Stark County's Career Technical Education: Not Your Parents' Vocational Education
The days of bringing home birdhouses from shop are over. The vocational education of the last century has morphed into something new and different in the 21st Century - high performing career and technical education that opens a wide range of opportunities for students.
How high performing? Through Stark County's six career tech planning districts, an astonishing 96% of the 1,558 graduates enrolled in 2017/18 found placement after high school - meaning they were apprenticed, employed, enlisted in the military, or went on to higher education. Of those recent graduates, 876 went on to higher education and another 584 earned industry recognized credentials. So impressive were Stark's results that four of the six career tech programs earned an "A" rating on post program outcomes from the state.
Today's career tech has programs for students in all career pathways. Agriculture, business, health sciences, construction, and engineering are top enrollment areas. By maximizing student learning through its close association with real-work knowledge and skills, career tech provides authentic experiences needed for meaningful careers. In Ohio, there are over 120,000 high school juniors and seniors enrolled in career tech - nearly 22% of the entire 9th-12th grade enrollment in the state.

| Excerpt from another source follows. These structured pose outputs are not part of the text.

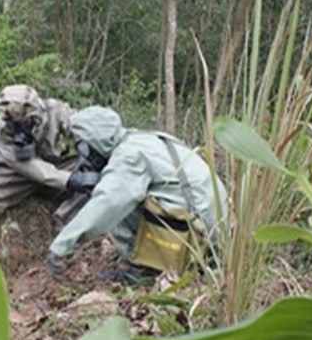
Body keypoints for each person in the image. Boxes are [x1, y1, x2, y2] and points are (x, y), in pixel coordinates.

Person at [45, 106, 227, 282]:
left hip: (201, 238)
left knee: (115, 200)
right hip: (218, 233)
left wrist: (61, 246)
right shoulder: (141, 139)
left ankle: (141, 271)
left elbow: (108, 203)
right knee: (121, 192)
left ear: (93, 143)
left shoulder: (128, 156)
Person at [0, 84, 100, 275]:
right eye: (15, 125)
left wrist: (84, 152)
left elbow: (80, 126)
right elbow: (33, 170)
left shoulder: (54, 110)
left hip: (52, 162)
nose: (20, 130)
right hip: (17, 171)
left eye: (25, 124)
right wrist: (70, 180)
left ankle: (65, 222)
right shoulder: (2, 129)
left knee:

The State of Ohio calls career tech value-added education: "It not only includes challenging academic and technical content, it has strong relationships with business/industry and higher education." It's not unusual to find career tech students in advanced placement or dual credit classes, or continuing on to earn college degrees. In addition to meeting Ohio Core graduation requirements, students take 450 to 900 hours of additional career-focused coursework.
Every school district in Stark County belongs to a planning district and enrollment is open to all students.